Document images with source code
Start of Block

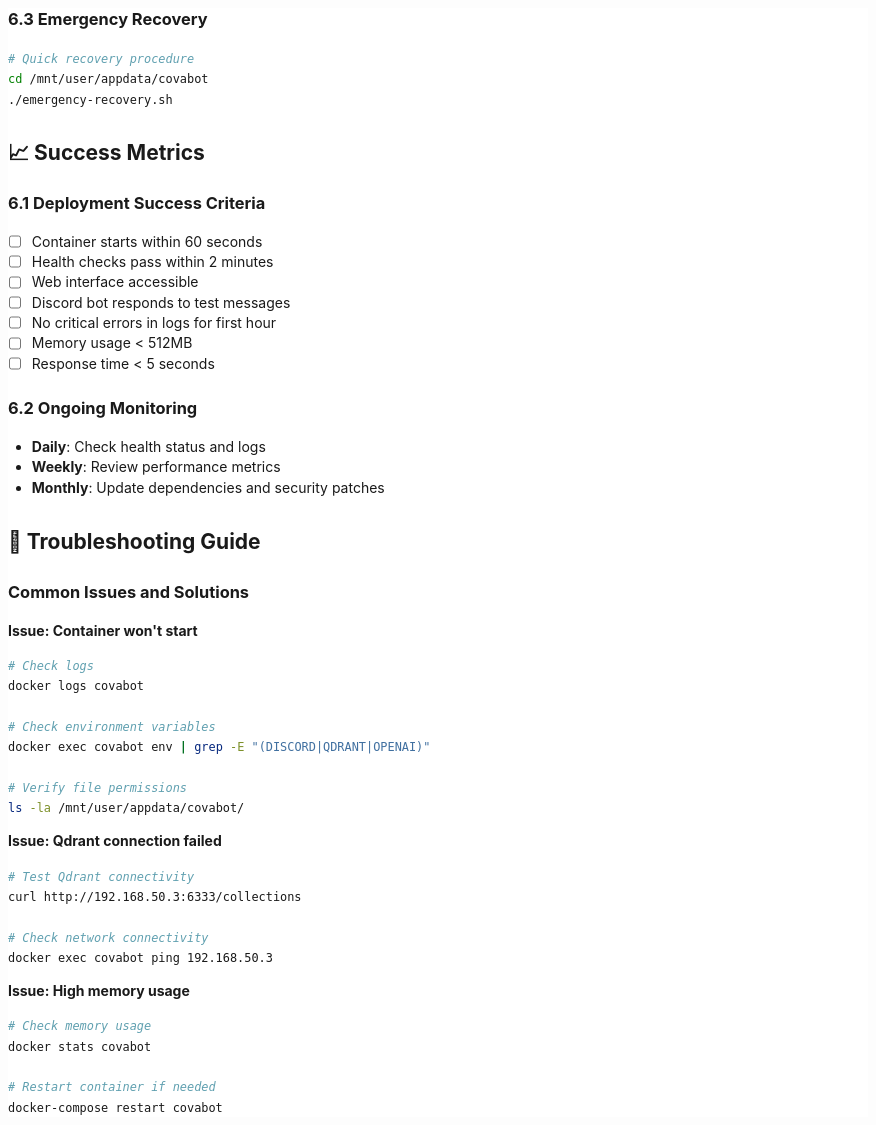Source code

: ### 6.3 Emergency Recovery

```bash
# Quick recovery procedure
cd /mnt/user/appdata/covabot
./emergency-recovery.sh
```

## 📈 Success Metrics

### 6.1 Deployment Success Criteria

- [ ] Container starts within 60 seconds
- [ ] Health checks pass within 2 minutes
- [ ] Web interface accessible
- [ ] Discord bot responds to test messages
- [ ] No critical errors in logs for first hour
- [ ] Memory usage < 512MB
- [ ] Response time < 5 seconds

### 6.2 Ongoing Monitoring

- **Daily**: Check health status and logs
- **Weekly**: Review performance metrics
- **Monthly**: Update dependencies and security patches

## 🔧 Troubleshooting Guide

### Common Issues and Solutions

**Issue: Container won't start**
```bash
# Check logs
docker logs covabot

# Check environment variables
docker exec covabot env | grep -E "(DISCORD|QDRANT|OPENAI)"

# Verify file permissions
ls -la /mnt/user/appdata/covabot/
```

**Issue: Qdrant connection failed**
```bash
# Test Qdrant connectivity
curl http://192.168.50.3:6333/collections

# Check network connectivity
docker exec covabot ping 192.168.50.3
```

**Issue: High memory usage**
```bash
# Check memory usage
docker stats covabot

# Restart container if needed
docker-compose restart covabot
```
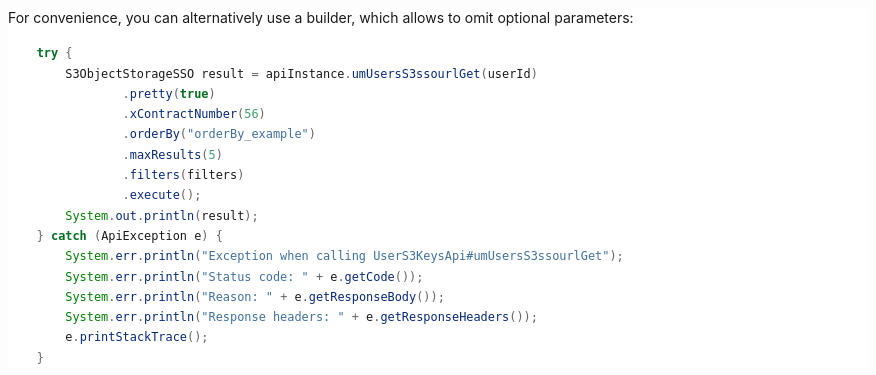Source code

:
For convenience, you can alternatively use a builder, which allows to omit optional parameters:

```java
    try {
        S3ObjectStorageSSO result = apiInstance.umUsersS3ssourlGet(userId)
                .pretty(true)
                .xContractNumber(56)
                .orderBy("orderBy_example")
                .maxResults(5)
                .filters(filters)
                .execute();
        System.out.println(result);
    } catch (ApiException e) {
        System.err.println("Exception when calling UserS3KeysApi#umUsersS3ssourlGet");
        System.err.println("Status code: " + e.getCode());
        System.err.println("Reason: " + e.getResponseBody());
        System.err.println("Response headers: " + e.getResponseHeaders());
        e.printStackTrace();
    }
```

End of Block

Copy out every line in the records where the word "within" is found.

TASK ANSWER:
- [ ] Container starts within 60 seconds
- [ ] Health checks pass within 2 minutes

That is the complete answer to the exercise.